- **WORK TO BE COMPLETED**
Which lines in the data below contain the string "qCreatedBy"? Matching is case-sensitive. Copy out each such line.

_ _ _ _ _ _ _

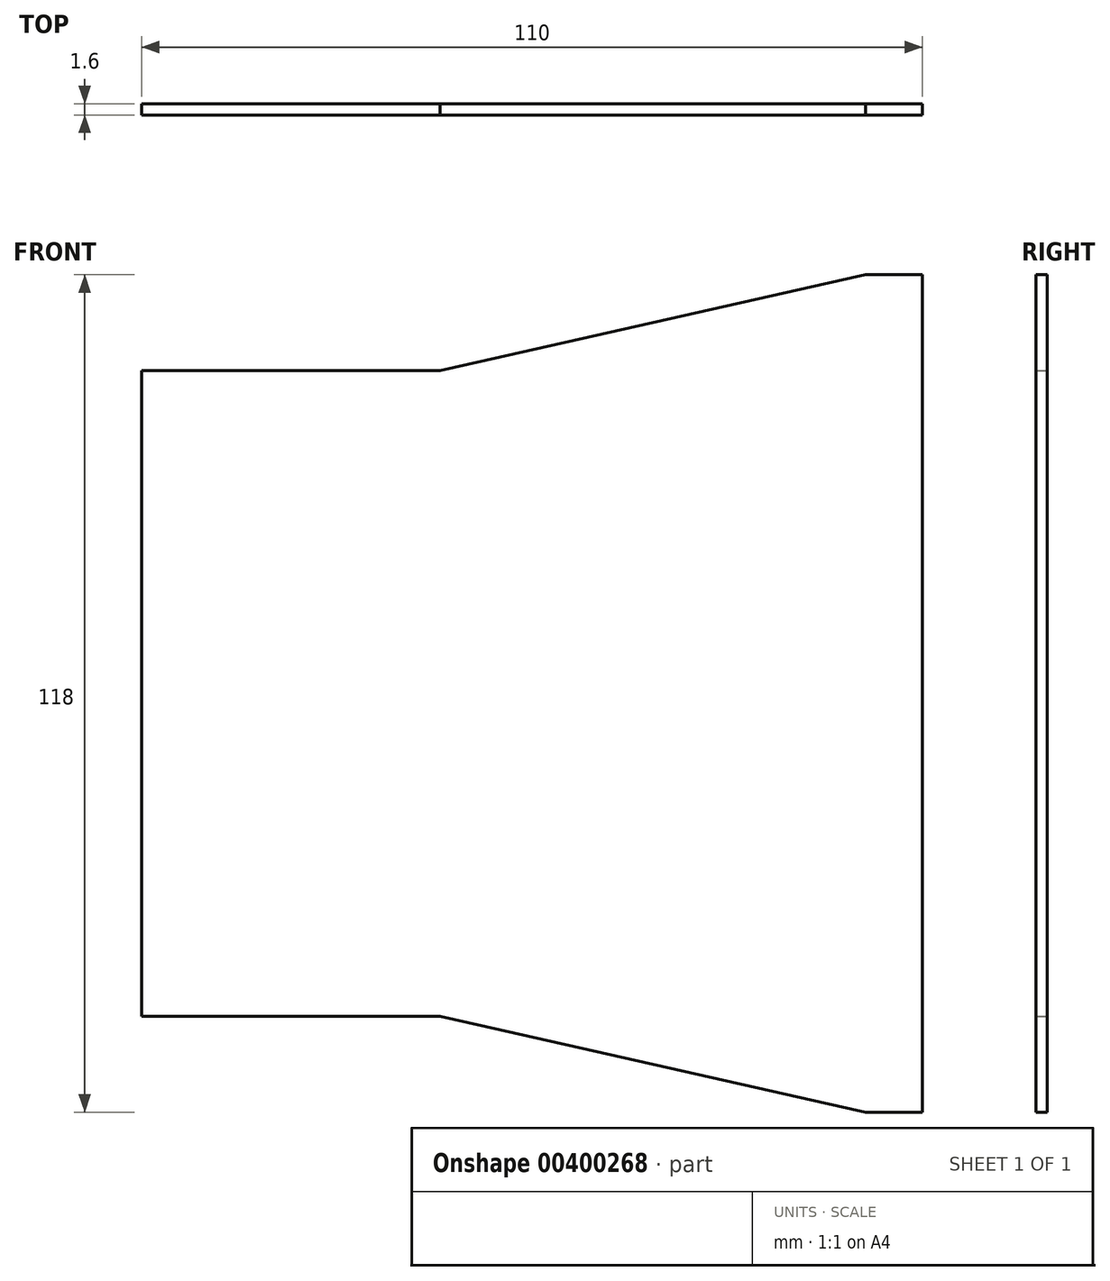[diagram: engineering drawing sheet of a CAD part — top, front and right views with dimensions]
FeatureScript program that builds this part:
annotation { "Feature Type Name" : "Feature", "Feature Type Description" : "" }
export const myFeature = defineFeature(function(context is Context, id is Id, definition is map)
    precondition{}
    {
        {
            var Q0;
            Q0=qCreatedBy(makeId("Front.planeOp"),FACE);
            var sketch = newSketch(context, id + "F0", { "sketchPlane" : qUnion([Q0])});
            skLineSegment(sketch, "E0", {"start": v(-7.14, 118) * mm, "end": v(-67.05, 104.5) * mm});
            skLineSegment(sketch, "E1", {"start": v(-67.05, 104.5) * mm, "end": v(-109.14, 104.5) * mm});
            skLineSegment(sketch, "E2", {"start": v(-109.14, 104.5) * mm, "end": v(-109.14, 13.5) * mm});
            skLineSegment(sketch, "E3", {"start": v(-109.14, 13.5) * mm, "end": v(-67.05, 13.5) * mm});
            skLineSegment(sketch, "E4", {"start": v(0.86, 0) * mm, "end": v(0.86, 118) * mm});
            skLineSegment(sketch, "E5", {"start": v(0.86, 118) * mm, "end": v(-7.14, 118) * mm});
            skLineSegment(sketch, "E6", {"start": v(0.86, 59) * mm, "end": v(-109.14, 59) * mm, "construction": true});
            skLineSegment(sketch, "E7", {"start": v(0.86, 0) * mm, "end": v(-7.14, 0) * mm});
            skLineSegment(sketch, "E8", {"start": v(-67.05, 13.5) * mm, "end": v(-7.14, 0) * mm});
            skSolve(sketch);
        }
        {
            var Q0;
            Q0=makeQuery(id+"F0.imprint","IMPRINT",FACE,{"disambiguationData":[TD([[makeQuery(id+"F0.imprint","IMPRINT",EDGE,{"derivedFrom":sQuery(id+"F0.wireOp",EDGE,"E0")}),1.0]])]});
            extrude(context, id + "F1", {"entities" : qUnion([Q0]), "depth" : 1.6 * mm, "offsetDistance" : 25 * mm});
        }
    });
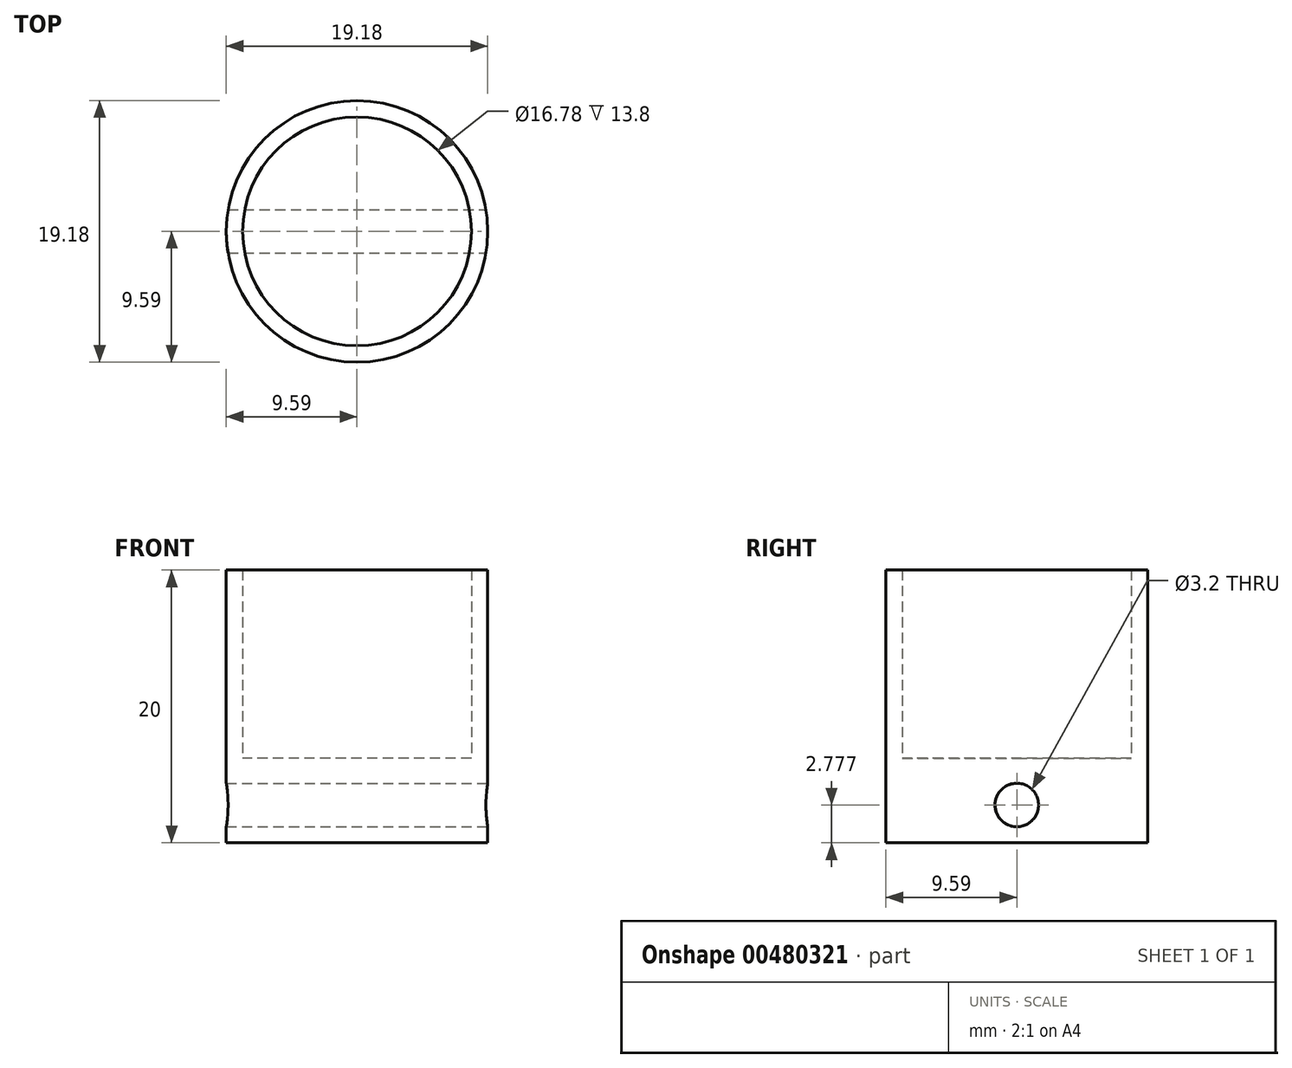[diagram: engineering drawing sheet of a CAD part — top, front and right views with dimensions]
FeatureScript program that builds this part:
annotation { "Feature Type Name" : "Feature", "Feature Type Description" : "" }
export const myFeature = defineFeature(function(context is Context, id is Id, definition is map)
    precondition{}
    {
        {
            var Q0;
            Q0=qCreatedBy(makeId("Top.planeOp"),FACE);
            var sketch = newSketch(context, id + "F0", { "sketchPlane" : qUnion([Q0])});
            skCircle(sketch, "E0", {"center": v(0, 0) * mm, "radius": 8.39 * mm});
            skCircle(sketch, "E1.0", {"center": v(0, 0) * mm, "radius": 9.59 * mm});
            skSolve(sketch);
        }
        {
            var Q0;
            Q0=makeQuery(id+"F0.imprint","IMPRINT",FACE,{"disambiguationData":[TD([[makeQuery(id+"F0.imprint","IMPRINT",EDGE,{"derivedFrom":sQuery(id+"F0.wireOp",EDGE,"E0")}),-1.0]])]});
            extrude(context, id + "F1", {"entities" : qUnion([Q0]), "depth" : 15 * mm, "offsetDistance" : 25 * mm});
        }
        {
            var Q0;
            Q0=makeQuery(id+"F0.imprint","IMPRINT",FACE,{"disambiguationData":[TD([[makeQuery(id+"F0.imprint","IMPRINT",EDGE,{"derivedFrom":sQuery(id+"F0.wireOp",EDGE,"E0")}),1.0]])]});
            extrude(context, id + "F2", {"entities" : qUnion([Q0]), "operationType" : NewBodyOperationType.ADD, "depth" : 1.2 * mm, "offsetDistance" : 25 * mm});
        }
        {
            var Q0;
            Q0=makeQuery(id+"F0.imprint","IMPRINT",FACE,{"disambiguationData":[TD([[makeQuery(id+"F0.imprint","IMPRINT",EDGE,{"derivedFrom":sQuery(id+"F0.wireOp",EDGE,"E0")}),1.0]])]});
            var sketch = newSketch(context, id + "F3", { "sketchPlane" : qUnion([Q0])});
            skLineSegment(sketch, "E2", {"start": v(0, 0) * mm, "end": v(0, -6.95) * mm, "construction": true});
            skLineSegment(sketch, "E3.bottom", {"start": v(-5.68, -3) * mm, "end": v(-3.68, -3) * mm});
            skLineSegment(sketch, "E3.top", {"start": v(-5.68, 3) * mm, "end": v(-3.68, 3) * mm});
            skLineSegment(sketch, "E3.left", {"start": v(-5.68, -3) * mm, "end": v(-5.68, 3) * mm});
            skLineSegment(sketch, "E3.right", {"start": v(-3.68, -3) * mm, "end": v(-3.68, 3) * mm});
            skPoint(sketch, "E3.middle", {"position": v(-4.68, 0) * mm});
            skLineSegment(sketch, "E4.MirrorCS", {"start": v(5.68, -3) * mm, "end": v(3.68, -3) * mm});
            skLineSegment(sketch, "E5.MirrorCS", {"start": v(5.68, -3) * mm, "end": v(5.68, 3) * mm});
            skPoint(sketch, "E6.MirrorP", {"position": v(4.68, 0) * mm});
            skLineSegment(sketch, "E7.MirrorCS", {"start": v(3.68, -3) * mm, "end": v(3.68, 3) * mm});
            skLineSegment(sketch, "E8.MirrorCS", {"start": v(5.68, 3) * mm, "end": v(3.68, 3) * mm});
            skSolve(sketch);
        }
        {
            var Q0;
            Q0=makeQuery(id+"F3.imprint","IMPRINT",FACE,{"disambiguationData":[TD([[makeQuery(id+"F3.imprint","IMPRINT",EDGE,{"derivedFrom":sQuery(id+"F3.wireOp",EDGE,"E3.bottom")}),1.0]])]});
            var Q1;
            Q1=makeQuery(id+"F3.imprint","IMPRINT",FACE,{"disambiguationData":[TD([[makeQuery(id+"F3.imprint","IMPRINT",EDGE,{"derivedFrom":sQuery(id+"F3.wireOp",EDGE,"E5.MirrorCS")}),1.0]])]});
            extrude(context, id + "F4", {"entities" : qUnion([Q0, Q1]), "operationType" : NewBodyOperationType.ADD, "oppositeDirection" : true, "depth" : 5 * mm, "offsetDistance" : 25 * mm});
        }
        {
            var Q0;
            Q0=makeQuery(id+"F4.opExtrude","SWEPT_FACE",FACE,{"disambiguationData":[OSD([sQuery(id+"F3.wireOp",EDGE,"E5.MirrorCS")])]});
            var sketch = newSketch(context, id + "F5", { "sketchPlane" : qUnion([Q0])});
            skCircle(sketch, "E9", {"center": v(0, -2.22) * mm, "radius": 1.6 * mm});
            skSolve(sketch);
        }
        {
            var Q0;
            Q0=makeQuery(id+"F5.imprint","IMPRINT",FACE,{"disambiguationData":[TD([[makeQuery(id+"F5.imprint","IMPRINT",EDGE,{"derivedFrom":sQuery(id+"F5.wireOp",EDGE,"E9")}),1.0]])]});
            extrude(context, id + "F6", {"entities" : qUnion([Q0]), "operationType" : NewBodyOperationType.REMOVE, "endBound" : BoundingType.THROUGH_ALL, "oppositeDirection" : true, "depth" : 25 * mm, "offsetDistance" : 25 * mm});
        }
        {
            var Q0;
            Q0=makeQuery(id+"F0.imprint","IMPRINT",FACE,{"disambiguationData":[TD([[makeQuery(id+"F0.imprint","IMPRINT",EDGE,{"derivedFrom":sQuery(id+"F0.wireOp",EDGE,"E0")}),1.0]])]});
            extrude(context, id + "F7", {"entities" : qUnion([Q0]), "operationType" : NewBodyOperationType.ADD, "oppositeDirection" : true, "depth" : 5 * mm, "offsetDistance" : 25 * mm});
        }
        {
            var Q0;
            Q0=makeQuery(id+"F0.imprint","IMPRINT",FACE,{"disambiguationData":[TD([[makeQuery(id+"F0.imprint","IMPRINT",EDGE,{"derivedFrom":sQuery(id+"F0.wireOp",EDGE,"E0")}),-1.0]])]});
            extrude(context, id + "F8", {"entities" : qUnion([Q0]), "operationType" : NewBodyOperationType.ADD, "oppositeDirection" : true, "depth" : 5 * mm, "offsetDistance" : 25 * mm});
        }
        {
            var Q0;
            Q0 = qSketchRegion(id + "F5", true);
            extrude(context, id + "F9", {"entities" : qUnion([Q0]), "operationType" : NewBodyOperationType.REMOVE, "oppositeDirection" : true, "depth" : 79.4 * mm, "offsetDistance" : 25 * mm, "symmetric" : true});
        }
    });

_ _ _ _ _ _ _

- **PROBLEM SOLUTION**
            Q0=qCreatedBy(makeId("Front.planeOp"),FACE);
            Q0=qCreatedBy(makeId("Top.planeOp"),FACE);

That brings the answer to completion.